Les accoucheuses traditionnelles jouaient
aussi un rôle très important dans les sociétés
où elles se trouvent puisqu'elles assuraient à la fois la
fonction d'accoucheuse, de pédiatre, de conseillère, de
psychologue, d'assistante sociale. Elles étaient le premier recours des
femmes en cas de besoin loin devant les sages-femmes et les matrones comme le
confirme cette accoucheuse à Moudéry
« C'était en 1986 (20 ans) que j'ai commencé
à faire les accouchements c'est à dire que je connais très
bien ce métier. Tout le village nous connaît et c'est vers nous
que les femmes s'adressaient en premier jusqu'aujourd'hui avant d'aller par
force dans le poste de santé ». De plus les
difficultés relationnelles entre les accoucheuses et les prestataires de
santé aggravent la situation, comme en témoignait la même
accoucheuse :
« Tout le monde a confiance en nous mais nous
ne pouvons plus exercer ce travail tant que la sage femme est sur place. La
sage-femme est contre nous alors que nous travaillons toutes pour la bonne
santé des femmes et que nous pouvons travailler ensemble sans
problème ».
Il est donc indispensable d'établir un espace de
dialogue ou de concertation entre les prestataires et les accoucheuses
traditionnelles.
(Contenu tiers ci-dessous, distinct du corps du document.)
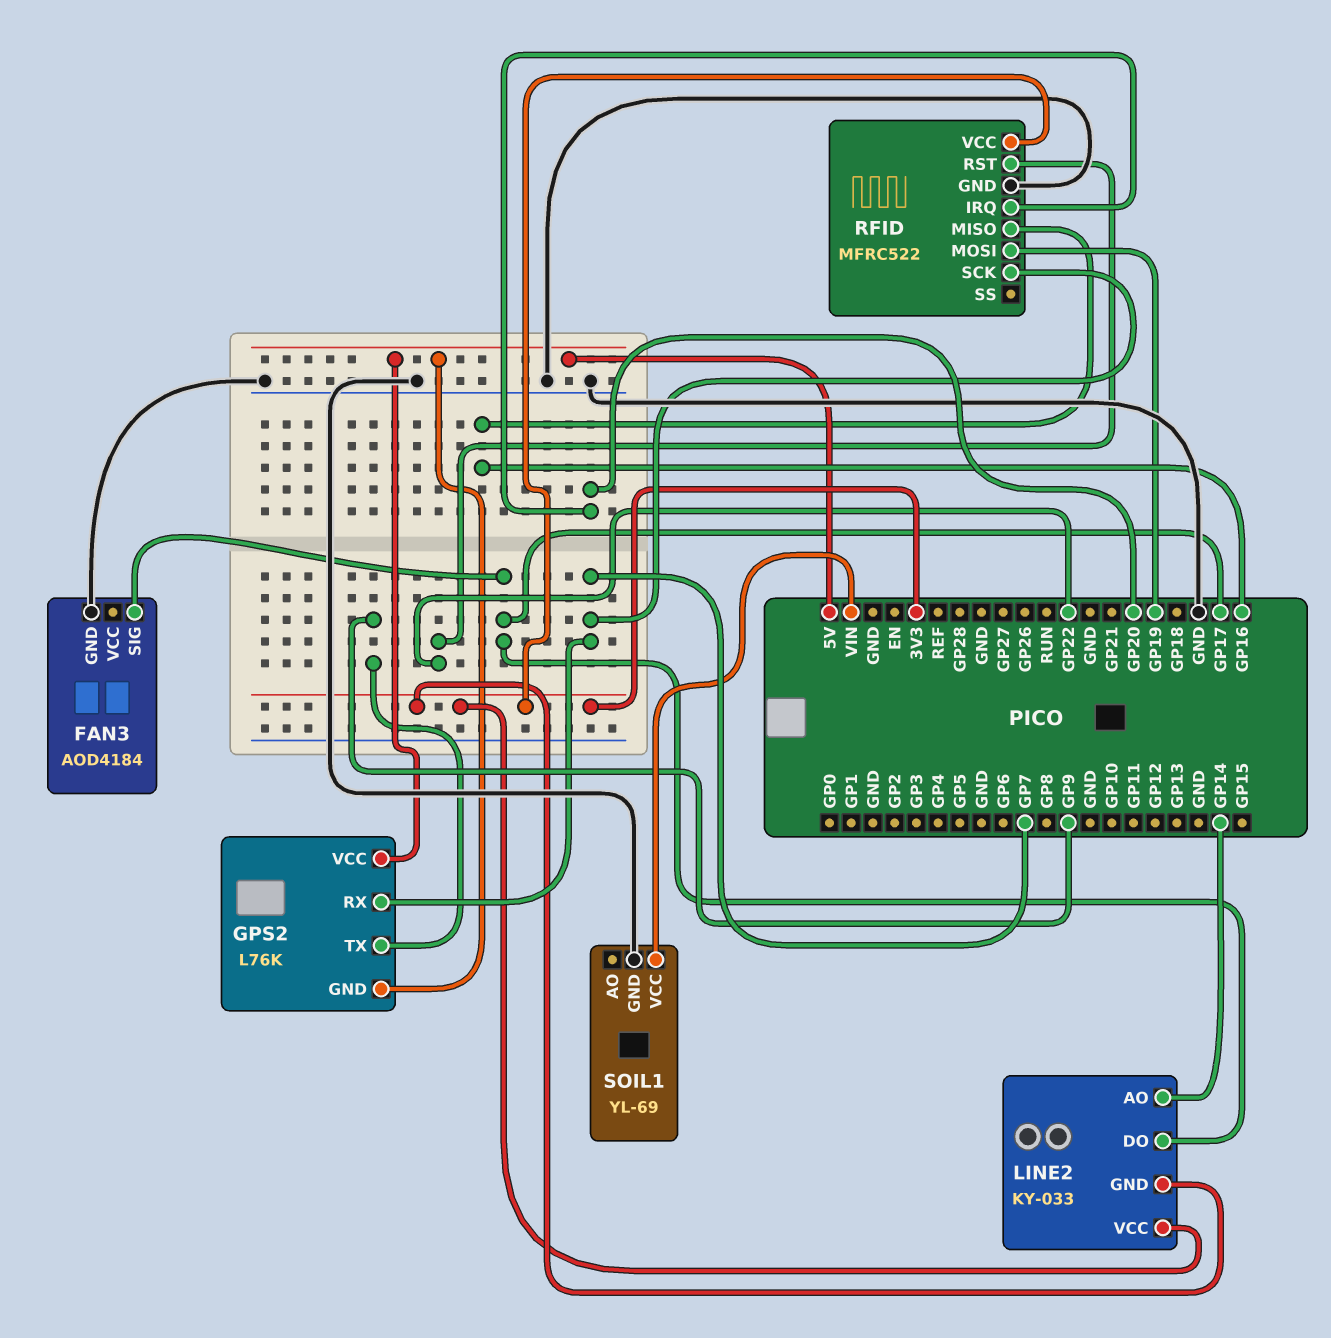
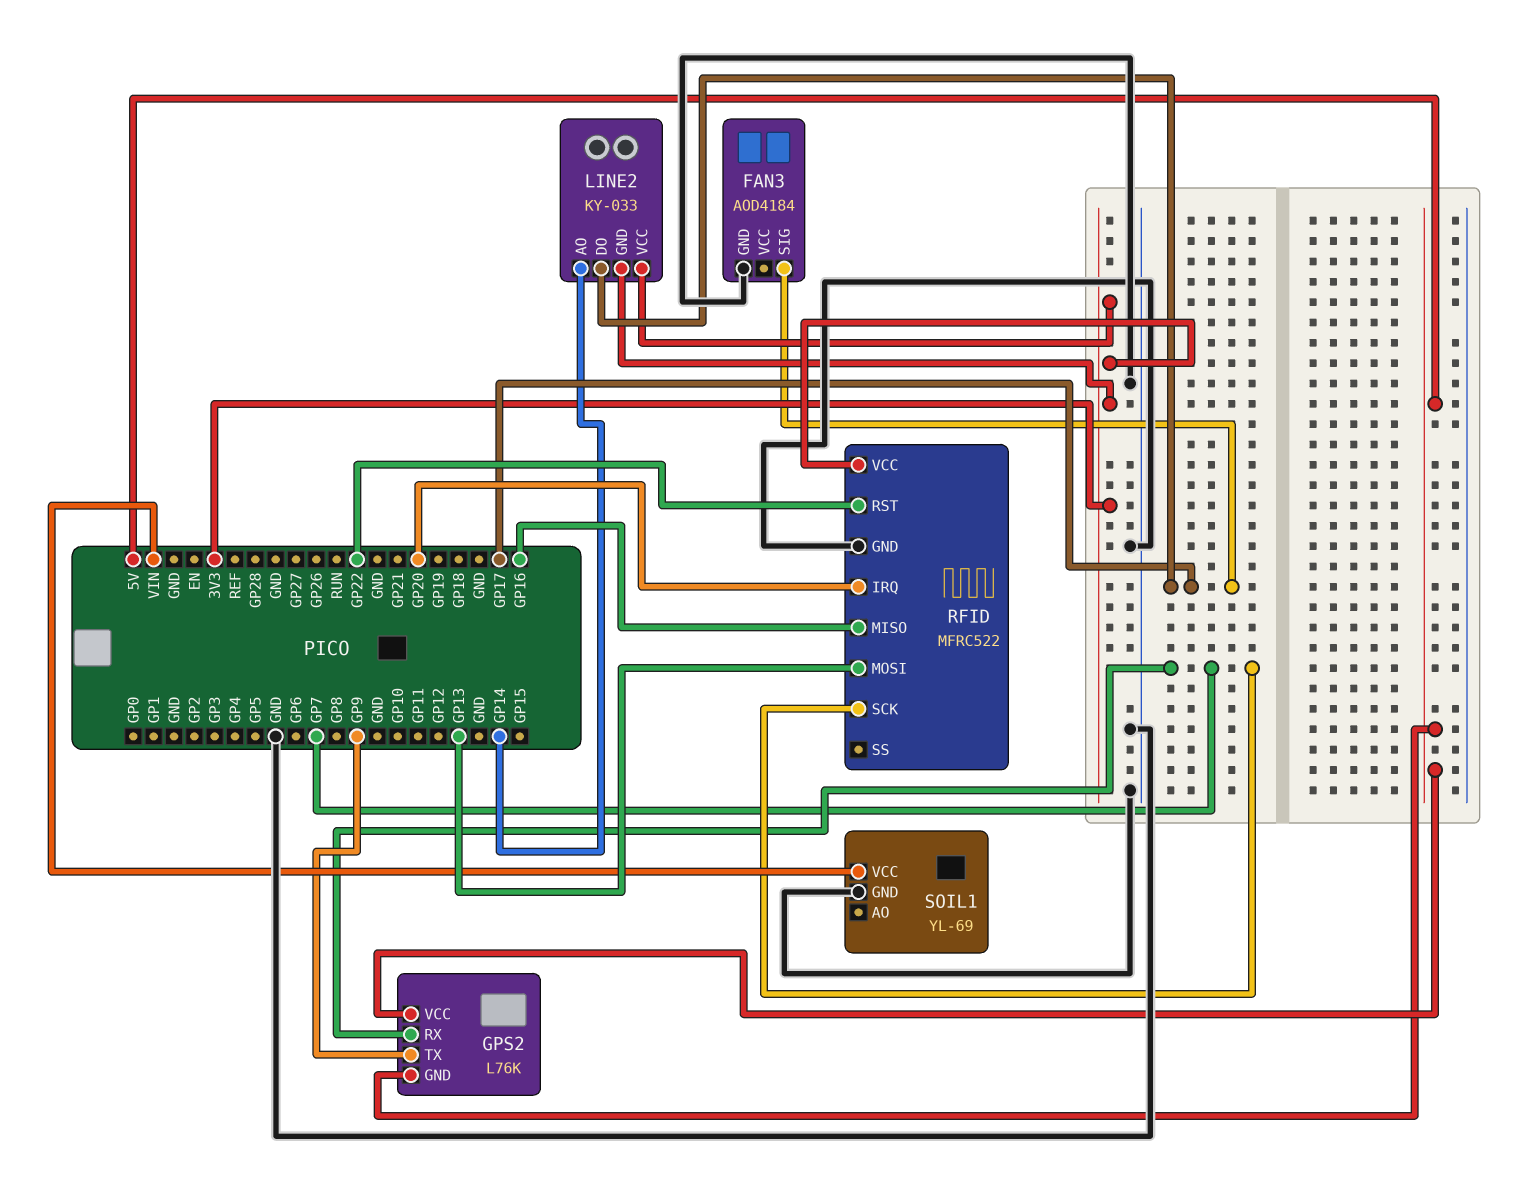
RFID pin MOSI: GP19 -> GP13

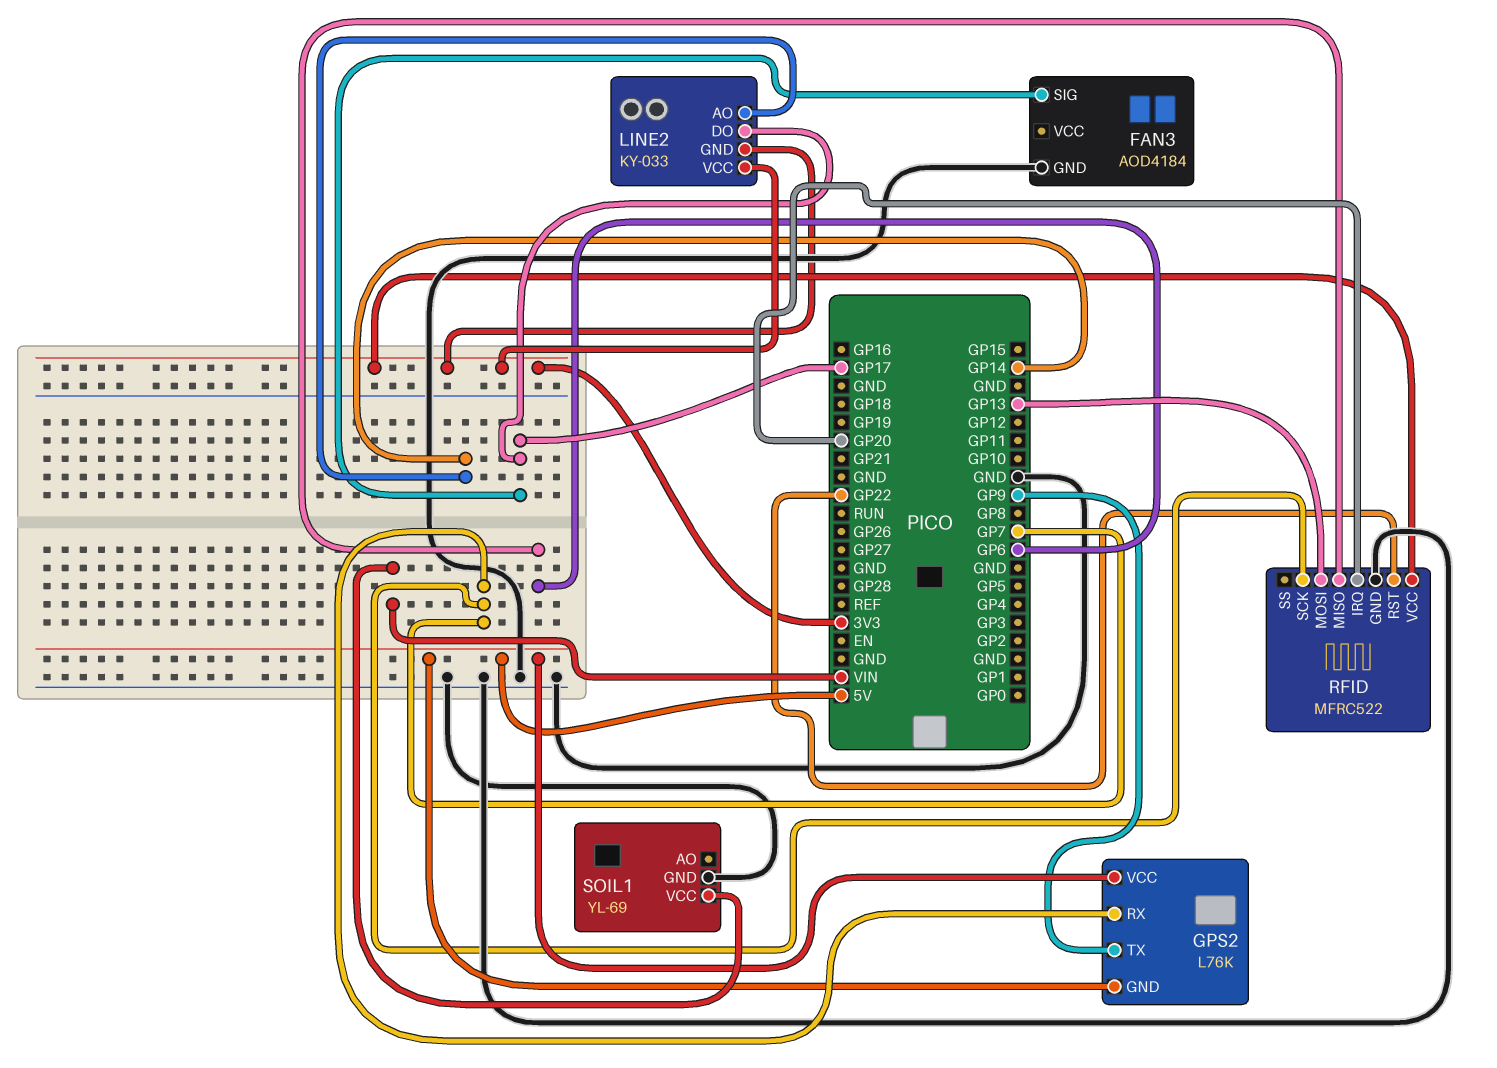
RFID pin MISO: GP16 -> GP6

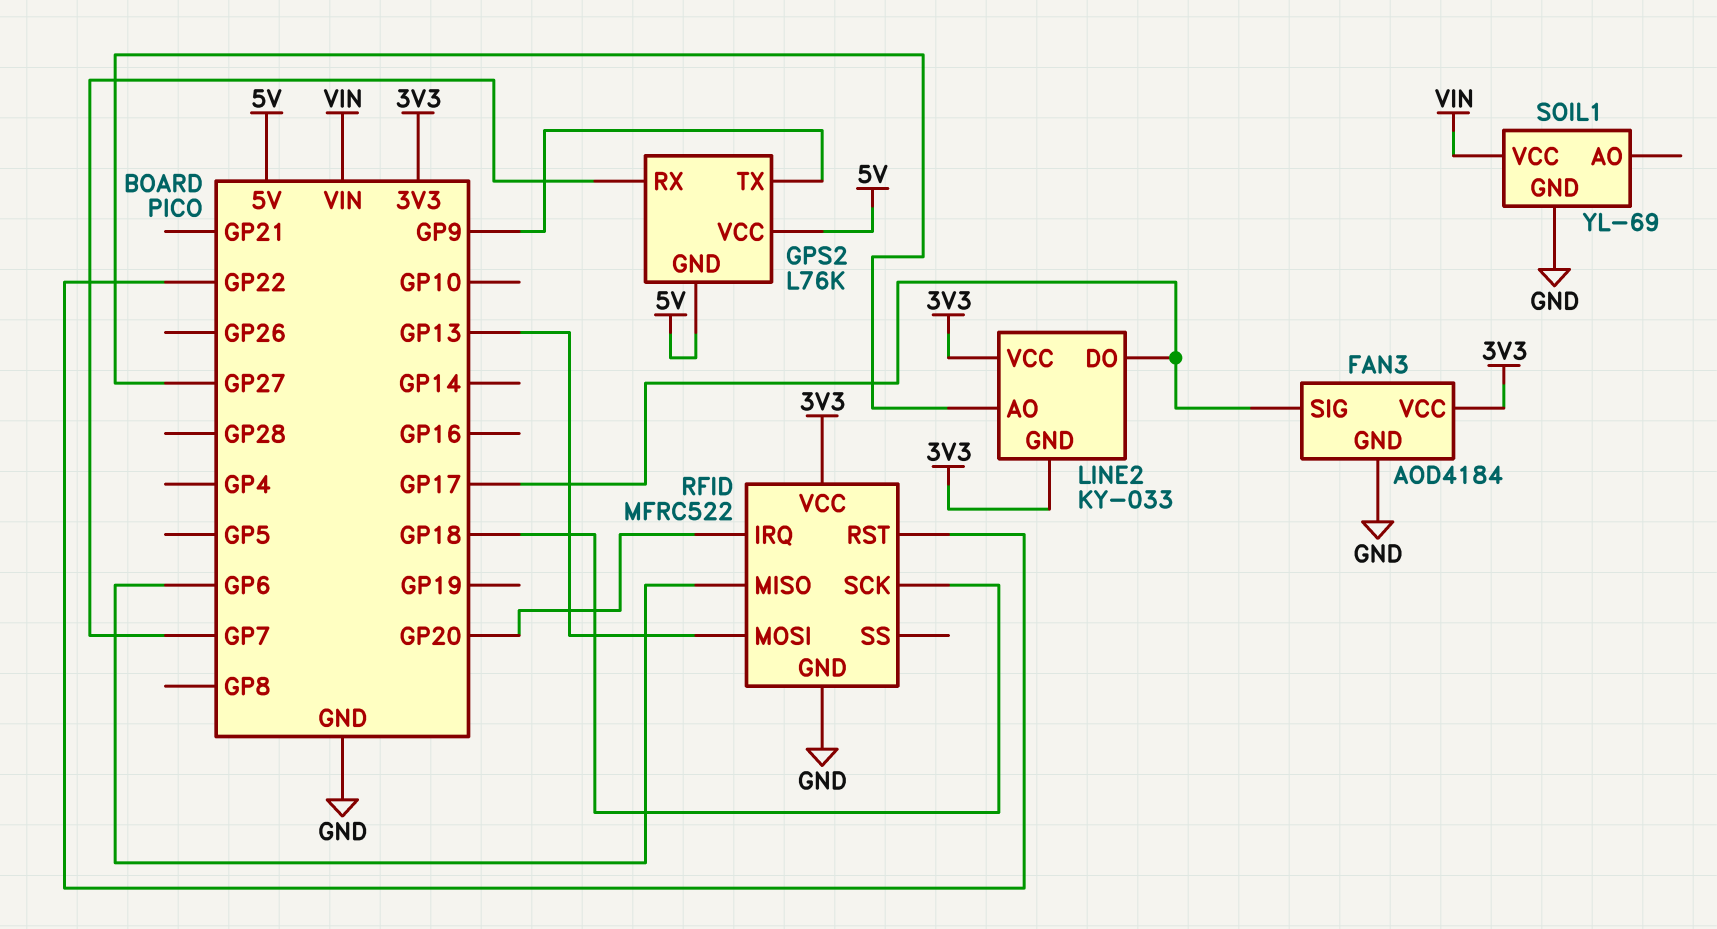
FAN3 pin VCC: none -> 3V3
LINE2 pin AO: GP14 -> GP27
RFID pin SCK: GP7 -> GP18

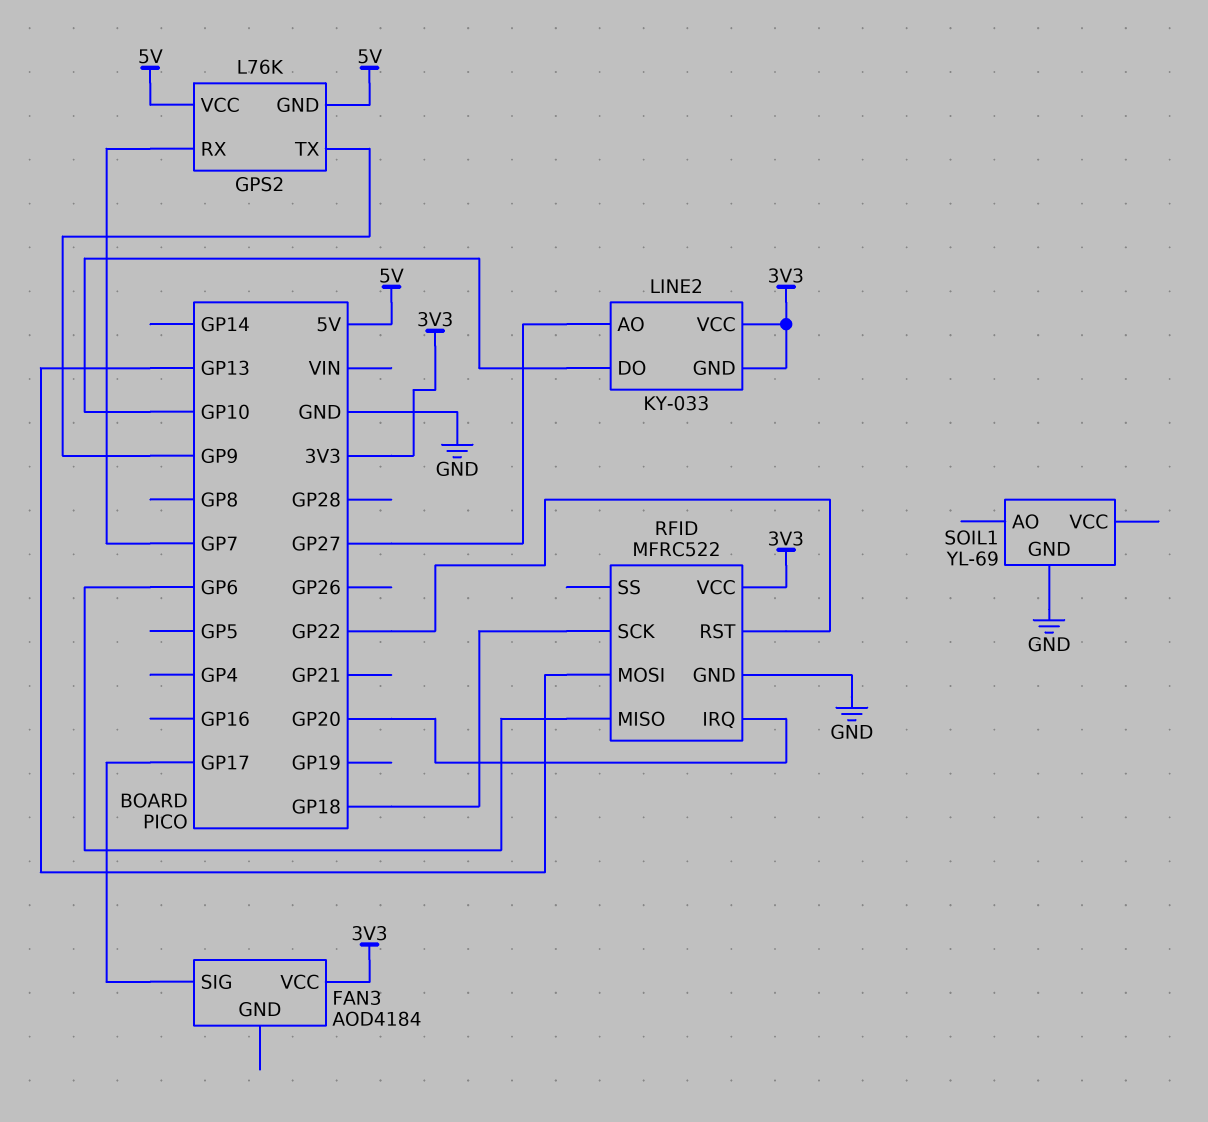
FAN3 pin GND: GND -> none
LINE2 pin DO: GP17 -> GP10
SOIL1 pin VCC: VIN -> none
De plus certaines accoucheuses gardaient les patientes
jusqu'au dernier moment ; c'est après avoir perdu tout espoir de
réussir qu'elles référaient les femmes. Car elles
pensaient qu'en envoyant les femmes vers les hôpitaux, cela touchait
à leur réputation même si elles n'ont pas les
capacités techniques ni les moyens matériels pour faire face aux
complications qui pouvaient survenir sans signes annonciateurs. C'est pourquoi
elles essayaient toujours avec la dernière énergie de faire
l'accouchement jusqu'au moment où elles sont dépassées par
les évènements. Comme en témoignait cet hom-
me : « C'était l'accoucheuse F.G que nous avions
appelée lorsque ma belle fille allait accoucher. Le premier jour elle
avait tout fait sans réussir et au deuxième jour elle a
appelé la deuxième accoucheuse au secours. Malgré leurs
efforts conjugués l'accouchement n'a pas pu avoir lieu et c'était
au troisième jour que nous l'avions amené à Bakel alors
qu'il était trop tard. Elle est décédée avant son
opération » (Beau-père d'une femme
décédée à Golmy). L'accouchement à domicile
est considéré par les agents de santé du
département comme le principal facteur de mortalité et de
morbidité maternelle. Pour eux, le contexte où se
déroulaient les accouchements à domicile est
caractérisé par l'analphabétisme qui ne permettait pas aux
accoucheuses d'évaluer les risques encourus.